[DATA SECTION]:
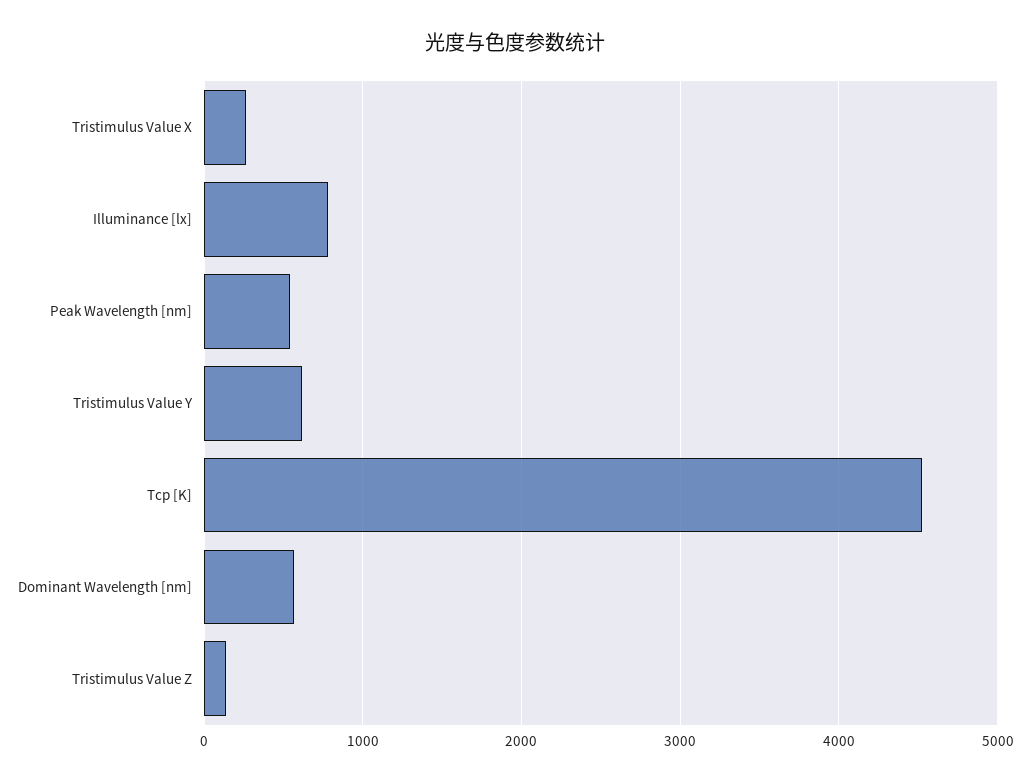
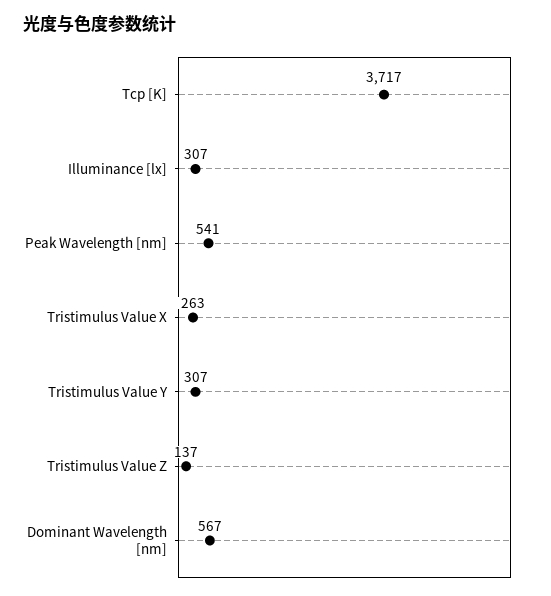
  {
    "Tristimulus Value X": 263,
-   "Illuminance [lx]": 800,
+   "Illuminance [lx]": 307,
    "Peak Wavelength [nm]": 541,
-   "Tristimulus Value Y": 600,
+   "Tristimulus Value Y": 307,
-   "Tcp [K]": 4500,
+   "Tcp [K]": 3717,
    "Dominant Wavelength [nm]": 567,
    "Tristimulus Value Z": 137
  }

[WORK REQUIRED]:
A complete answer gives every line of the data that includes "Wavelength".

[ANSWER TO THE EXERCISE]:
    "Peak Wavelength [nm]": 541,
    "Dominant Wavelength [nm]": 567,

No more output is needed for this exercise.